DATA PROVIDED: Begin
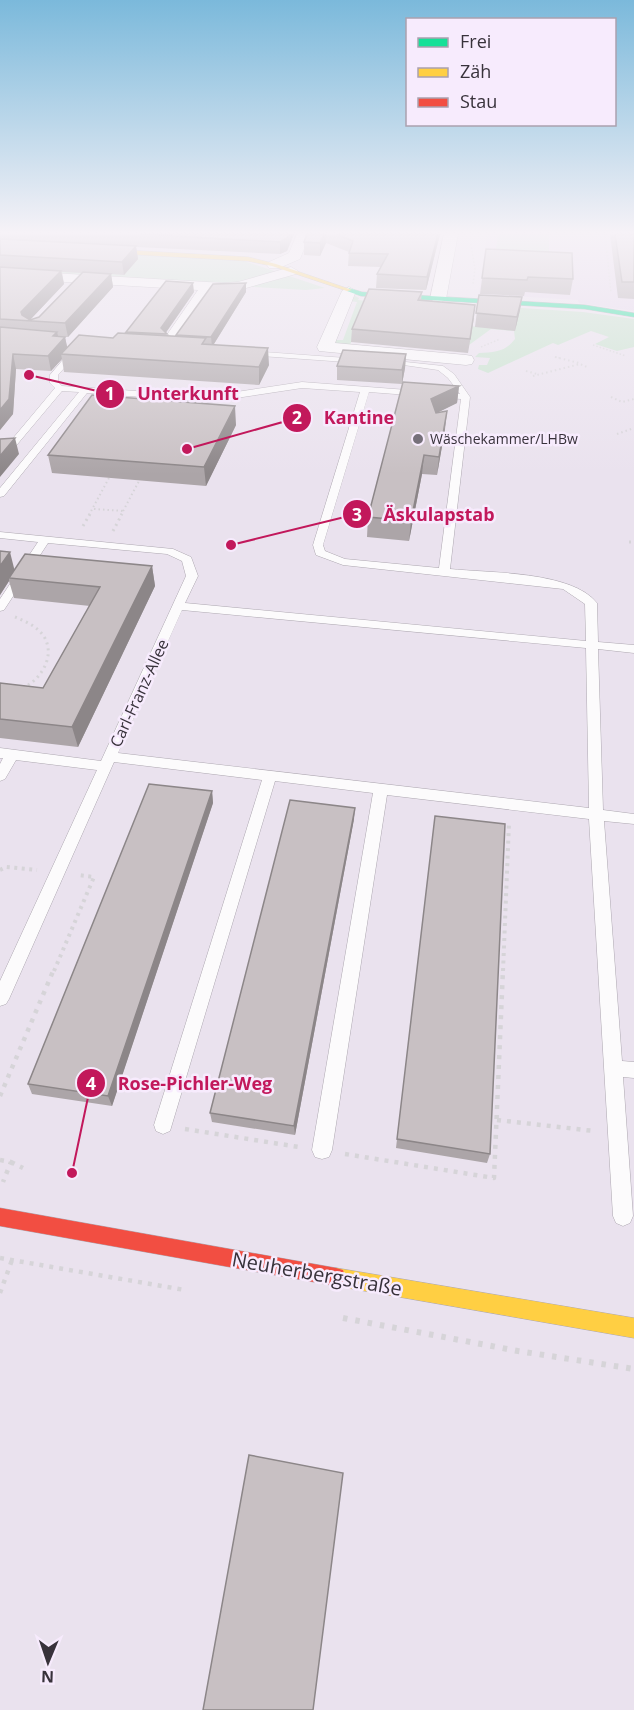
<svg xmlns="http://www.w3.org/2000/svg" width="634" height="1710" viewBox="0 0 634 1710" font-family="'Open Sans',sans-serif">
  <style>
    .built { fill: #e5d7ec }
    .green { fill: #c6e2cd }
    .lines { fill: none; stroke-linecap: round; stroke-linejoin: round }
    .lane-casing { stroke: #ada7b0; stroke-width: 1 }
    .street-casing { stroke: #ada7b0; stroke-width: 1 }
    .fast-casing { stroke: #ada7b0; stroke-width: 1 }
    .slow-casing { stroke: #ada7b0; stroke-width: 1 }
    .jam-casing { stroke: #ada7b0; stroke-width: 1 }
    .path-far5 { stroke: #d6d4d8; stroke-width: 1.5; stroke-dasharray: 1.5 2; stroke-linecap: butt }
    .path-far4 { stroke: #d6d4d8; stroke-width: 2; stroke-dasharray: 1.5 3; stroke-linecap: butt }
    .path-far3 { stroke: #d6d4d8; stroke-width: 3; stroke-dasharray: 2 4; stroke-linecap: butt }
    .path-far2 { stroke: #d6d4d8; stroke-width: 4; stroke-dasharray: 3 4.5; stroke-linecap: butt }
    .path-far1 { stroke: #d6d4d8; stroke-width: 4.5; stroke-dasharray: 4 6; stroke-linecap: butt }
    .path { stroke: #d6d4d8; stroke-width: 6; stroke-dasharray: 4.5 8; stroke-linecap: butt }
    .lane { fill: #fcfbfc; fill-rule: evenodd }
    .street { fill: #fcfbfc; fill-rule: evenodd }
    .fast { fill: #16e098; fill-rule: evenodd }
    .slow { fill: #ffcf43; fill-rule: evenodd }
    .jam { fill: #f24e42; fill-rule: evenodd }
    .wall { fill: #aca5a8; fill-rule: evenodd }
    .shaded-wall { fill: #8c8688 }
    .building { fill: #c8c0c3; stroke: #8c8688; stroke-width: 1.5 }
    .poi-dot { fill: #76707a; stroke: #f7ebfd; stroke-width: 2 }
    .labels { text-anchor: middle; stroke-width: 5; stroke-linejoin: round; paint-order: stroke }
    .far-poi-label { font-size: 14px; fill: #38323b; stroke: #f7ebfd; text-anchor: start }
    .street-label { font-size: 16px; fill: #38323b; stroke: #f7ebfd }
    .near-street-label { font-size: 20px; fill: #38323b; stroke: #f7ebfd }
    .leader { fill: none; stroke: #c2185b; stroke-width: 2 }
    .callout-dot { fill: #c2185b; stroke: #f7ebfd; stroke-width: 2 }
    .mark-label { font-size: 18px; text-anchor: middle; font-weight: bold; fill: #fff }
    .callout-label { font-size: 18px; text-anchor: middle; font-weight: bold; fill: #c2185b; stroke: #f7ebfd; stroke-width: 5; stroke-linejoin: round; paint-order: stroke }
  </style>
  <rect width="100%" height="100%" fill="#eae2ee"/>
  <path class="built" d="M487,234h147v77l-55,-8 -1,-3 -99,-6z"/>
  <path class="green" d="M498,234h51v18l-53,-3z
    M0,246l244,15 81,27 -19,2 -306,-18z
    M355,296l4,2 -1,2 18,2 38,19 100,9 2,-8 -28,-2 33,-12 62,4 51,7v28l-17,4 -22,-7 14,-7 -18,-6 -33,14 -5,-2 -65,30 -10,-4 1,-4h8l3,-7 -15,-1 4,-4c16,-1 26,-1 36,-14l-1,-8 -23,-2 -22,16 -116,-7 -4,9 -14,-2 -3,-5h11l14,-38 -7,-1z"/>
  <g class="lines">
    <defs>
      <path id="lane" d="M73,348l7,2 -22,25v7l4,4 148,10 92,-14 158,12 -12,-16 -10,-8 -55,-8 4,-2 56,6 11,8 16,23 -20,172c39,4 122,2 147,34l1,39 36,3v8l-36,-4 5,161 31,4v10l-30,-3 18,240 12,1v16l-11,-1 10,139 -3,7 -7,3 -7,-3 -3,-7 -24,-397 -202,-24 -55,355 -3,7 -7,2 -7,-2 -3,-7 61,-357 -98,-12 -105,350 -7,3 -7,-3 -2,-6 108,-345 -148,-18 -105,237 -3,5 -6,2v-25l97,-211 -81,-10 -11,19 -5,2v-17l3,-6h-3v-10l101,13 85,-185 -4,-15 -15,-7 -119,-11 -44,67 -4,1v-12l38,-57 -38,-4v-6l173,17 18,8 7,19 -13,27 401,38 -1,-37 -22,-15 -220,-24 -27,-10 -3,-10 47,-153 -58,-4 -92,14 -123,-9 -83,103 -4,1v-9l79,-96 -17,-1 -52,62h-6v-4l51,-61 -5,-5v-8zM369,392l92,7 -22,169 -94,-9 -20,-8 -2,-6zM182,610l404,38 3,160 -471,-55z
        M249,351l111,8 4,2 -4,2 -114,-8 -1,-2z"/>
      <path id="street" d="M297,234h13l-10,25 -21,9h-10l-2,-3 2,-3 20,-9z
        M444,234h14l-12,65 -8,5 -8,-5z
        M291,267l7,4 -2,3 -57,16 -27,1 -34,51 -6,2 -8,-5 34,-49 -198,-12v-8l224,13 14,-1z
        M349,287l7,4 -21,52 131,12 6,1 2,4 -2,4 -6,1 -147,-14 -2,-4 25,-56z"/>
      <path id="fast" d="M349,288l13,4 223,13 49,8v4l-49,-8 -224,-13 -14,-5z"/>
      <path id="slow" d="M0,243l248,14 28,7 76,26 -5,1 -75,-25 -24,-5 -248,-14z
        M336,1268l298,50v20l-298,-52 -7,-2 -2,-7 2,-7z"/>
      <path id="jam" d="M0,1208l336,60 7,2 2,7 -2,7 -7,2 -336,-60z"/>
    </defs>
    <use href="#lane" class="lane-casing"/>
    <use href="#street" class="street-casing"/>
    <use href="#fast" class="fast-casing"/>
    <use href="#slow" class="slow-casing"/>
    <use href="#jam" class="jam-casing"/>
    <path class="path-far5" d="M605,234l6,59
      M471,244l4,25 -2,15
      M593,345l33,11
      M481,347l19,-8
      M555,357l5,1"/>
    <path class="path-far4" d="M555,357l24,6
      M526,371l11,3
      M533,376l47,-12 7,3
      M611,397l11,5 12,-3
      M617,434l17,-6
      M94,509l30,2
      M89,515l20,-37
      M121,515l18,-34"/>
    <path class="path-far3" d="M83,526l7,-12
      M113,531l9,-17
      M629,542h5
      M15,617c10,4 21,9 28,18 13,19 0,42 -18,52"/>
    <path class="path-far2" d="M0,870l6,-3 31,3
      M54,971l40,-94 -16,-2
      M503,971l6,-148"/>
    <path class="path-far1" d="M0,1096l54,-127
      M497,1120l97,11
      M185,1129l114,18
      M345,1154l149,24 9,-209
      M0,1160l11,2 -8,20
      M11,1162l12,6
      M0,1258l185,32
      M0,1293l12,-33"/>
    <path class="path" d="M343,1318l175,33 116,18"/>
    <use href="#lane" class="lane"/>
    <use href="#street" class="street"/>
    <use href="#fast" class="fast"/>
    <use href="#slow" class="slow"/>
    <use href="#jam" class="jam"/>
  </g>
  <path class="wall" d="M0,234h294l-7,17 -7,3 -144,-7 2,12 -14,16 -13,-1 2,13 -45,50h-3l2,10 46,-9 13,-5v-1l68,-40 -29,41 2,3h10l-1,-1 70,-52v9l-32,52 55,21 -10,20 -195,-13 -2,-13 -11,12 -35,-2 -3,45 -13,16zM62,272l20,1 -43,44 -9,3 34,-36z
    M307,234h133l-14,56 -50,-2 1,-14 4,-7 -33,-1 1,-14 -23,-9 -6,13 -16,-1v-13z
    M610,234h24v65l-16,-1z
    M486,249l87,30 -3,16 -45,-3 -1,4 -44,-2z
    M422,292l-1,9 53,17 -6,35 -117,-11 1,-13z
    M479,295l43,2 -2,13 -5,21 -40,-4z
    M406,354l-1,14 -3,16 -65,-4v-14z
    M403,382l56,4 -2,17 -21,10 9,16 -8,46 -15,-1 -13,67 -42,-4 1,-20z
    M236,425l-30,61 -154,-13 -4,-18z
    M0,551l15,19 137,-4 3,20 -77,161 -78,-9v-55l43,5 47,-82 -76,-8 -5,-17 -9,14z
    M212,791l1,12 -101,303 -80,-12 -4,-10z
    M435,816l55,338 -3,9 -91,-15z
    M354,819l-59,316 -83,-13 -2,-9z"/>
  <path class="shaded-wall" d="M289,234h5l-7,17 -7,3v-12z
    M324,234h2v9l-6,13v-13z
    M438,234h2l-14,56 1,-13z
    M136,246l2,13 -14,16 -2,-13z
    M61,271l3,13 -35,37h-6l-2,-9z
    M111,274l2,13 -45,50 -3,-14z
    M193,283l1,9 -29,42 -4,-6z
    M246,283v9l-34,55 -1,-10z
    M522,297l-2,13 -5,21 2,-14z
    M57,332l3,11 5,-6 3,14 -7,3 1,5 -11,12 -3,-15 5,-20z
    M268,348l1,17 -10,20v-18z
    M13,354l3,15 -3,45 -13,16v-20z
    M406,354l-1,14 -3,16v-14z
    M459,386l-2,17 -28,14 2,-18z
    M235,406l1,19 -30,61 -2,-19z
    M447,411l-2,18 -8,46 2,-18z
    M15,438l4,16 -19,23v-21z
    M424,455l-2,19 -13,67 2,-20z
    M10,552l5,20 -6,6v3l-9,14v-29z
    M152,566l3,20 -77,161 -6,-20z
    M212,791l1,12 -101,303 -4,-10z
    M355,808l-1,11 -59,316 -1,-9z"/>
  <path class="building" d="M140,234h149l-2,4 -7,4z
    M307,234h17l-4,9 -16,-1z
    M336,234h102l-11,43 -50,-3 11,-20 -39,-1 4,-12z
    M615,234h19v48h-12z
    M0,239l136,7 -14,16 -122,-7z
    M486,249l86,4 1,26 -45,-2 -1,3 -45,-2z
    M0,267l61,4 -40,41 1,3 8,5 9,-3 44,-45 28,2 -46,49 -65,-4z
    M166,281l27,2 -32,45 6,6 -41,-2z
    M246,283l-35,54 -35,-2 37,-51z
    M369,289l53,3 -4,8 57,5 -5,34 -118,-10z
    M479,295l43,2 -5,20 -41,-4z
    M0,327l57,5 -4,4 12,1 -17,19 -35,-2 -4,45 -9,11z
    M118,333l88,5 -4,6 66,4 -9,19 -198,-13 18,-19 34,3z
    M343,350l63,4 -4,16 -65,-4z
    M403,382l56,4 -28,13 5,14 11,-2 -8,46 -15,-2 -13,66 -43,-4z
    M92,395l143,11 -31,61 -156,-12z
    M15,438l-15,18v-17z
    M0,551l10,1 -10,14z
    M25,554l127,12 -80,161 -72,-8v-36l43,5 57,-101 -91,-9z
    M149,784l63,7 -104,305 -80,-12z
    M290,800l65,8 -61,318 -84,-13z
    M435,816l70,8 -15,330 -93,-15z
    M249,1455l94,18 -30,237h-110z"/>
  <linearGradient id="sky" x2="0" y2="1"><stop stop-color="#7bb9db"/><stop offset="0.49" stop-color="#f6f2f7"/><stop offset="1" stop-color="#f6f2f7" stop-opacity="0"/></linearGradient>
  <rect width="634" height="474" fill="url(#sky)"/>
  <circle class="poi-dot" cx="418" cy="439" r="6"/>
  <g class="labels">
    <g class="far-poi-label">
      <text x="430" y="444">Wäschekammer/LHBw</text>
    </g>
    <g class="street-label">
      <text transform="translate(139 693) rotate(-65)" y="6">Carl-Franz-Allee</text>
    </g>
    <g class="near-street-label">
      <text transform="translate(317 1274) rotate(10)" y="7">Neuherbergstraße</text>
    </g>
  </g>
  <path class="leader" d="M29 375L110 394M187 449L297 418M231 545L357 514M72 1173L91 1083"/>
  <g class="callout-dot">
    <circle cx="29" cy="375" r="6"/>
    <circle cx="187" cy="449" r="6"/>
    <circle cx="231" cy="545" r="6"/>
    <circle cx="72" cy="1173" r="6"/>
    <circle cx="110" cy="394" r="15"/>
    <circle cx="297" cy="418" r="15"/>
    <circle cx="357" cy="514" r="15"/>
    <circle cx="91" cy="1083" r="15"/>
  </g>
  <g class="mark-label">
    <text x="110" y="400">1</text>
    <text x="297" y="424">2</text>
    <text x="357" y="521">3</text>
    <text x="91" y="1090">4</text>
  </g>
  <g class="callout-label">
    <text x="188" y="400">Unterkunft</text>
    <text x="359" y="424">Kantine</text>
    <text x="439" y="521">Äskulapstab</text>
    <text x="195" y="1090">Rose-Pichler-Weg</text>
  </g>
  <rect x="406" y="18" width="210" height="108" fill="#f7ebfd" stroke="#aba1af" stroke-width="1.5"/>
  <rect x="418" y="38" width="30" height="9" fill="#16e098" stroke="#aba1af" stroke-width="1.5"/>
  <text x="460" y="48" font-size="18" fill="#38323b">Frei</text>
  <rect x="418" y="68" width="30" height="9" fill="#ffcf43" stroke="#aba1af" stroke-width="1.5"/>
  <text x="460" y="78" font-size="18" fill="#38323b">Zäh</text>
  <rect x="418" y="98" width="30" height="9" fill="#f24e42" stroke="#aba1af" stroke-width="1.5"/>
  <text x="460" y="108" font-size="18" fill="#38323b">Stau</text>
  <g transform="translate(48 1662) rotate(182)" stroke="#f7ebfd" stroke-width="4.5" paint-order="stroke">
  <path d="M0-4.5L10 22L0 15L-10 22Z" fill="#38323b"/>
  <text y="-9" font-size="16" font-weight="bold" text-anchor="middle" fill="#38323b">N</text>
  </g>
</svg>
DATA PROVIDED: End
Transcribe each line of the data above, unaltered, from the one where "M54,971l40,-94 -16,-2" appears to the one where "M406,354l-1,14 -3,16 -65,-4v-14z" appears, inclusive of both.

ANSWER BOX
      M54,971l40,-94 -16,-2
      M503,971l6,-148"/>
    <path class="path-far1" d="M0,1096l54,-127
      M497,1120l97,11
      M185,1129l114,18
      M345,1154l149,24 9,-209
      M0,1160l11,2 -8,20
      M11,1162l12,6
      M0,1258l185,32
      M0,1293l12,-33"/>
    <path class="path" d="M343,1318l175,33 116,18"/>
    <use href="#lane" class="lane"/>
    <use href="#street" class="street"/>
    <use href="#fast" class="fast"/>
    <use href="#slow" class="slow"/>
    <use href="#jam" class="jam"/>
  </g>
  <path class="wall" d="M0,234h294l-7,17 -7,3 -144,-7 2,12 -14,16 -13,-1 2,13 -45,50h-3l2,10 46,-9 13,-5v-1l68,-40 -29,41 2,3h10l-1,-1 70,-52v9l-32,52 55,21 -10,20 -195,-13 -2,-13 -11,12 -35,-2 -3,45 -13,16zM62,272l20,1 -43,44 -9,3 34,-36z
    M307,234h133l-14,56 -50,-2 1,-14 4,-7 -33,-1 1,-14 -23,-9 -6,13 -16,-1v-13z
    M610,234h24v65l-16,-1z
    M486,249l87,30 -3,16 -45,-3 -1,4 -44,-2z
    M422,292l-1,9 53,17 -6,35 -117,-11 1,-13z
    M479,295l43,2 -2,13 -5,21 -40,-4z
    M406,354l-1,14 -3,16 -65,-4v-14z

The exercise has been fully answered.